▸ Your goal
Show every line of the data that contains the string "репозитория".

▸ Extracted material
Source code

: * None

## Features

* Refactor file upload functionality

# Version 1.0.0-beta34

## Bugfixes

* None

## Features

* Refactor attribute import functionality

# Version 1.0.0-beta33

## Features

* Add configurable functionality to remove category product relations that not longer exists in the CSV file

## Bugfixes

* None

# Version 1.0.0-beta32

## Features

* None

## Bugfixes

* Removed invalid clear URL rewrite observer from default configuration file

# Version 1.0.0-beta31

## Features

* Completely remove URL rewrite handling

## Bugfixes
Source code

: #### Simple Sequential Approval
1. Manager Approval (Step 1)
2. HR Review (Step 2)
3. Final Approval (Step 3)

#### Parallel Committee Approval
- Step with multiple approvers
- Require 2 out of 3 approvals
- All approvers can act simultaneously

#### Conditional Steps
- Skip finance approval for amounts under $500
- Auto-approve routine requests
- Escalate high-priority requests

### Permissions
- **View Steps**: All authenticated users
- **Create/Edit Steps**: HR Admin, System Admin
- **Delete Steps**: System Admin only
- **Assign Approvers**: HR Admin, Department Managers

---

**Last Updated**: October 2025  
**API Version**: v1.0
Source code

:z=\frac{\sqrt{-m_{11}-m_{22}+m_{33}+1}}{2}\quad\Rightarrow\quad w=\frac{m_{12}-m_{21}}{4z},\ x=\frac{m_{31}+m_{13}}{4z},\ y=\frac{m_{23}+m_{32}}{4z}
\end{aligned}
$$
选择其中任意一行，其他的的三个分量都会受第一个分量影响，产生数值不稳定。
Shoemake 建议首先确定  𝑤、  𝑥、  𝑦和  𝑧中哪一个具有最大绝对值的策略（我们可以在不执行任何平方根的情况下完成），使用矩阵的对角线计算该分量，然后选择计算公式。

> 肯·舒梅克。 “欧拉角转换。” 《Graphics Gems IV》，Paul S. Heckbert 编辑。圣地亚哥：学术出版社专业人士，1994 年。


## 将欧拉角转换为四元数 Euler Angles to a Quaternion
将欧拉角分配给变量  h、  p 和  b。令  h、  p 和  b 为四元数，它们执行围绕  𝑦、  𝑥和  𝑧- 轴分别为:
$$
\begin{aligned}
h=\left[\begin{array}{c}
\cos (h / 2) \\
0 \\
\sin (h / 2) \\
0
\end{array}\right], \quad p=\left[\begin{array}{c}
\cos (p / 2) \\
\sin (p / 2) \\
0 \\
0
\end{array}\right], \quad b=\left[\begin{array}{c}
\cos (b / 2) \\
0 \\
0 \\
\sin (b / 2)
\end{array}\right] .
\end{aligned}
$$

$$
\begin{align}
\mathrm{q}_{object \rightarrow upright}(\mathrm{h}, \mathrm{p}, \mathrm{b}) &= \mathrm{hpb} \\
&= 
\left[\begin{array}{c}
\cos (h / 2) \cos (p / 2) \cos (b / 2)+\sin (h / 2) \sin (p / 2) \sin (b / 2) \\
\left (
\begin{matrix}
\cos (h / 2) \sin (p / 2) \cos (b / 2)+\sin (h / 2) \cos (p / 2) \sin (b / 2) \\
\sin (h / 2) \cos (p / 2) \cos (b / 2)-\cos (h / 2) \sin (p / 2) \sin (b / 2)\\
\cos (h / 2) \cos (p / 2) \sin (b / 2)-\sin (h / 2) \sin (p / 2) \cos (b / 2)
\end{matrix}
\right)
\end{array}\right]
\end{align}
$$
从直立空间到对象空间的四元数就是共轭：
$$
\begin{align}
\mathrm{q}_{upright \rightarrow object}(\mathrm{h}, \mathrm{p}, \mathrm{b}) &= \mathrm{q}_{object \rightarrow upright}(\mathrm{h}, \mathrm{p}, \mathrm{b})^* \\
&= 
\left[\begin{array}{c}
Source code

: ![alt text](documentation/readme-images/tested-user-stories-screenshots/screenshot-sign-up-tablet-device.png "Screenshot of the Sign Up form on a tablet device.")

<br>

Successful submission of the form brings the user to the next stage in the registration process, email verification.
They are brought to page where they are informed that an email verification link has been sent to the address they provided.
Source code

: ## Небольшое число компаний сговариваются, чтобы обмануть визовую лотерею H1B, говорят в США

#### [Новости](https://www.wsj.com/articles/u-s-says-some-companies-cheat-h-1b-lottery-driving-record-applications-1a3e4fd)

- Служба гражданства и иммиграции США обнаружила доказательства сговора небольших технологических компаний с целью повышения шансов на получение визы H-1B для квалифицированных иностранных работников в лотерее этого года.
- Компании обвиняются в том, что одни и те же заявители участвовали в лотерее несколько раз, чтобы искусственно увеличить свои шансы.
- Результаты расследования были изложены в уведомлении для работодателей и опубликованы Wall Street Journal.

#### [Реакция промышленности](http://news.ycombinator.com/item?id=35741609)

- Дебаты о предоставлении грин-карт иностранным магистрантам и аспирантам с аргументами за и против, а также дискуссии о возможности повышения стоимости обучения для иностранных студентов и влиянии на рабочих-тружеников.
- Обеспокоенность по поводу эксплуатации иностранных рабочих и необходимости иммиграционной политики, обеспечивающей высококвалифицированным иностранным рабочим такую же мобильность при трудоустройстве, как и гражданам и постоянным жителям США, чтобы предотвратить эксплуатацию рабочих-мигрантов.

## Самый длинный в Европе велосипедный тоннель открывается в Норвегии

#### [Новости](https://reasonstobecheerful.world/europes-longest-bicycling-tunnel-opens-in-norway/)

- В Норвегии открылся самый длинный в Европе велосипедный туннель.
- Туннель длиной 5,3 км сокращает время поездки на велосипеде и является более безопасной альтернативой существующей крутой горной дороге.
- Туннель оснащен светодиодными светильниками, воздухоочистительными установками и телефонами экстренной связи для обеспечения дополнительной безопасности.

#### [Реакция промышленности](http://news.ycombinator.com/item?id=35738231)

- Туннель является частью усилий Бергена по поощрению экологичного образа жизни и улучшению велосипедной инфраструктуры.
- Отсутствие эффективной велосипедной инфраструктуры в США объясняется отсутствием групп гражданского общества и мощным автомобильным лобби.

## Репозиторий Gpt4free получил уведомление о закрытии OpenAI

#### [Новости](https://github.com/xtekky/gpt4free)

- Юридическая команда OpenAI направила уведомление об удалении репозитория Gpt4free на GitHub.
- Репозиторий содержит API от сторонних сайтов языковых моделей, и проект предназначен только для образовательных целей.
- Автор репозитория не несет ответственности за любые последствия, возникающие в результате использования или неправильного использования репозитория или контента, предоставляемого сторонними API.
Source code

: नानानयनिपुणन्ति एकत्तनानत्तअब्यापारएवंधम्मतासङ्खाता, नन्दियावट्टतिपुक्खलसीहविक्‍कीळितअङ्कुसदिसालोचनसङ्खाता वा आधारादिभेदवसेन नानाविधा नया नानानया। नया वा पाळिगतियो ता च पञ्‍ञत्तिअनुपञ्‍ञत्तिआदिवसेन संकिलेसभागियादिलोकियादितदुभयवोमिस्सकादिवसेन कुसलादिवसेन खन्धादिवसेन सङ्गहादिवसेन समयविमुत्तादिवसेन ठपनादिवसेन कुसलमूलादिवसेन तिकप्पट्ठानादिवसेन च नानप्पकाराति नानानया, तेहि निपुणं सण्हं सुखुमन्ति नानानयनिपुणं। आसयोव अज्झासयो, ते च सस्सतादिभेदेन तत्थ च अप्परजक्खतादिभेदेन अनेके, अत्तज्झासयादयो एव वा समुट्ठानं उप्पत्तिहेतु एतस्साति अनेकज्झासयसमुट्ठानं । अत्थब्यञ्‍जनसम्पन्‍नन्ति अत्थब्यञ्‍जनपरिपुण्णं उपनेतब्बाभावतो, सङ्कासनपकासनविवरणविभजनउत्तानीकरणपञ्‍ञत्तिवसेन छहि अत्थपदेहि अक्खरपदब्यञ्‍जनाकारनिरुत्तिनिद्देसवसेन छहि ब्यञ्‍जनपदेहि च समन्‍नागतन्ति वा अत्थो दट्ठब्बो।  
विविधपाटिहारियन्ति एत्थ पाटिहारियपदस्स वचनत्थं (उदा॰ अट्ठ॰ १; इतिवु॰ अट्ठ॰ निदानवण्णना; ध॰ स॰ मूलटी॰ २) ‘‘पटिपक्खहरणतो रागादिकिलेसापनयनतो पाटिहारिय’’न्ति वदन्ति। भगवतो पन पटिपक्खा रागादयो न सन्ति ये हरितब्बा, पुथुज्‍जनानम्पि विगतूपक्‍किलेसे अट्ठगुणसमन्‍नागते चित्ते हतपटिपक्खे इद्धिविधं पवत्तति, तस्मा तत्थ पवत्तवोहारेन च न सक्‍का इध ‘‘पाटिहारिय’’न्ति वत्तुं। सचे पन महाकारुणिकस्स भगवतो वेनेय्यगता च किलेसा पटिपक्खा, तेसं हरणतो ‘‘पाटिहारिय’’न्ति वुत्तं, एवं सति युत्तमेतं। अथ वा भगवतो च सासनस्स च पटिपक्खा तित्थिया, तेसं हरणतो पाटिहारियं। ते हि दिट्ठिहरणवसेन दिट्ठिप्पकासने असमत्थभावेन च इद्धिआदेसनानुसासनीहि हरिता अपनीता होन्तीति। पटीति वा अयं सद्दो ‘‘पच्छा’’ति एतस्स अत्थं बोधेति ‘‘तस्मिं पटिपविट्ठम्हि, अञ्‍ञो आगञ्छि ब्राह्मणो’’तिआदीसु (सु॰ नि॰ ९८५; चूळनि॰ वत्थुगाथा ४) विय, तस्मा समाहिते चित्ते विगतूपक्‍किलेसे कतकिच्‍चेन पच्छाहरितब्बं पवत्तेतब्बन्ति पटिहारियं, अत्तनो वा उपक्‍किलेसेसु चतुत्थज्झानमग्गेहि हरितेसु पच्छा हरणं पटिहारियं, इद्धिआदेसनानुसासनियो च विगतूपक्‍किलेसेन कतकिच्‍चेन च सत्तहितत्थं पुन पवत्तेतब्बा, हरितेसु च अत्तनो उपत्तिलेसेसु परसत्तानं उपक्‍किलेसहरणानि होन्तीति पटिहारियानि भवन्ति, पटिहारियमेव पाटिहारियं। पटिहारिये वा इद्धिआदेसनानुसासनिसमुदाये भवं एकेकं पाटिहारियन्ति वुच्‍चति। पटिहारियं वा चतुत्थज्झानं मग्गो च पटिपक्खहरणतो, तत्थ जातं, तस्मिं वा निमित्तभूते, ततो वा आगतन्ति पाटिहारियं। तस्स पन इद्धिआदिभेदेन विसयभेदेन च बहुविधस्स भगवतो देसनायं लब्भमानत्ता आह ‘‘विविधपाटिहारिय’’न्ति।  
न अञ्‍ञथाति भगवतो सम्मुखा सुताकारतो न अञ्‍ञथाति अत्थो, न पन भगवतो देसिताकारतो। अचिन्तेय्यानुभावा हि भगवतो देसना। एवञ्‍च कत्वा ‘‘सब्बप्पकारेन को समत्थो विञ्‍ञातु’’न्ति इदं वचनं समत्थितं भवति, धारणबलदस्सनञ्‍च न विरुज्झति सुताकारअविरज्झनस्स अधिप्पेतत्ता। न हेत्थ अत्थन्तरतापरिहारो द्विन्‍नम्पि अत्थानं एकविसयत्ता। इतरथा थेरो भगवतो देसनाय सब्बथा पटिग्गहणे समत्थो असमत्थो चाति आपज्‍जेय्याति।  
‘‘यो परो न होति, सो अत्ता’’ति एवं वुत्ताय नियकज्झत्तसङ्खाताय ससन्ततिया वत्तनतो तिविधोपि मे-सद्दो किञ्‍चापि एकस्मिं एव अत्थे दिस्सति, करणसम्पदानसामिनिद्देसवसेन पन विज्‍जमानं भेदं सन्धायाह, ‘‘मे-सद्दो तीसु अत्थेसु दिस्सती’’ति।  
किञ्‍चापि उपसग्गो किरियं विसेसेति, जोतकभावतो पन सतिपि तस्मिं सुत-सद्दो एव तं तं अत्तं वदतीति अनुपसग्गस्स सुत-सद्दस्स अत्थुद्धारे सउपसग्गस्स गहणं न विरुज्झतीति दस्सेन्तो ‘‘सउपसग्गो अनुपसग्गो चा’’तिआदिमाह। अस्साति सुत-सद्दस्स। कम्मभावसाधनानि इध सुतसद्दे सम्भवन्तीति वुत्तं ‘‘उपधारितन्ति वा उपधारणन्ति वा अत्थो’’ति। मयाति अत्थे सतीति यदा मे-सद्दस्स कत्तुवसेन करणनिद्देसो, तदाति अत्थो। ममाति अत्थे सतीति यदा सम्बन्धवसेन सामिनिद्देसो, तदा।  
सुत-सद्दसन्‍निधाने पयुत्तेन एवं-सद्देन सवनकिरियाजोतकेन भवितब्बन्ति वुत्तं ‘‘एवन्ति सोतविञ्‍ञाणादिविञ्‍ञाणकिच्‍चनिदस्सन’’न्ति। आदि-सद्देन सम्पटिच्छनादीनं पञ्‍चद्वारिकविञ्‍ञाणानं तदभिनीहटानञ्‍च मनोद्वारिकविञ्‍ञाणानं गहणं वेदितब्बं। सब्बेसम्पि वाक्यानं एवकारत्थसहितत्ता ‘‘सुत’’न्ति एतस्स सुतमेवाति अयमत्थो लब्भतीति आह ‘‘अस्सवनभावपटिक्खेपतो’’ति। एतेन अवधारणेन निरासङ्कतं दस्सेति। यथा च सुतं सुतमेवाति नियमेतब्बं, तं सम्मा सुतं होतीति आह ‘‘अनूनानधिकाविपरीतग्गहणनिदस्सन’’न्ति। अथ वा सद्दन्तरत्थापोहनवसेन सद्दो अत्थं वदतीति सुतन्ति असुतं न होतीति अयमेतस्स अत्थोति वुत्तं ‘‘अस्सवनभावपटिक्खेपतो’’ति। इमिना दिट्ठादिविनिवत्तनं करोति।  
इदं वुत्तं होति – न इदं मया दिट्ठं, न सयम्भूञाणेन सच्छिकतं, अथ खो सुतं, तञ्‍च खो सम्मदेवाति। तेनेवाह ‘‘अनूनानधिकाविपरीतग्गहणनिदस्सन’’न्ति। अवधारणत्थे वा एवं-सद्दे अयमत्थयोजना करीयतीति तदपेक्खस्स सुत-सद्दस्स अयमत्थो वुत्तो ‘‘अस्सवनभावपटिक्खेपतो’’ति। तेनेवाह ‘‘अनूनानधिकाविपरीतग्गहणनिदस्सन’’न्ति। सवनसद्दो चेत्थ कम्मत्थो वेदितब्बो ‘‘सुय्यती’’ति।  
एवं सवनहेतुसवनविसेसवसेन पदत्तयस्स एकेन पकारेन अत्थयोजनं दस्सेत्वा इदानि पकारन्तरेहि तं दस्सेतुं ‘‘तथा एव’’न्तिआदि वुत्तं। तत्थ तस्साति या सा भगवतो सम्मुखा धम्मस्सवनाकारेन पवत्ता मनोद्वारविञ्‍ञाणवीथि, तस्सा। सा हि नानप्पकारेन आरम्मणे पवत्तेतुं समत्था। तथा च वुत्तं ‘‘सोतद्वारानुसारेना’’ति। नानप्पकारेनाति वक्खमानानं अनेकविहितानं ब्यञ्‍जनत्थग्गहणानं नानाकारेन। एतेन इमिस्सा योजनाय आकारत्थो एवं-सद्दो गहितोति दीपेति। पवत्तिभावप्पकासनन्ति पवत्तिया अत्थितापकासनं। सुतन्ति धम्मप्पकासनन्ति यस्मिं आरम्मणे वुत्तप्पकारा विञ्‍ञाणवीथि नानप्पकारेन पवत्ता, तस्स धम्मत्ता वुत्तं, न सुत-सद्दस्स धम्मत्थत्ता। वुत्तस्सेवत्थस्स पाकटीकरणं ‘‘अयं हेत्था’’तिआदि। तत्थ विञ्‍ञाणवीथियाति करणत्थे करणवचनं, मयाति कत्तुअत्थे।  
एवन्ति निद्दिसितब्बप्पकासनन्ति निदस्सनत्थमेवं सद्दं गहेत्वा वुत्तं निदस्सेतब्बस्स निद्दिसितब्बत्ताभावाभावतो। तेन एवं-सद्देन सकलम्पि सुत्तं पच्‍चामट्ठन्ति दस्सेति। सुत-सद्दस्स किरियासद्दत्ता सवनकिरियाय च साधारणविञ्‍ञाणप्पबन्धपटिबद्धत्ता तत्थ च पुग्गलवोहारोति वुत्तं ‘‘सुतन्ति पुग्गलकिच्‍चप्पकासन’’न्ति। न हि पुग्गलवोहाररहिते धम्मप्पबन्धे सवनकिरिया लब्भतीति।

▸ Reply
- Юридическая команда OpenAI направила уведомление об удалении репозитория Gpt4free на GitHub.
- Автор репозитория не несет ответственности за любые последствия, возникающие в результате использования или неправильного использования репозитория или контента, предоставляемого сторонними API.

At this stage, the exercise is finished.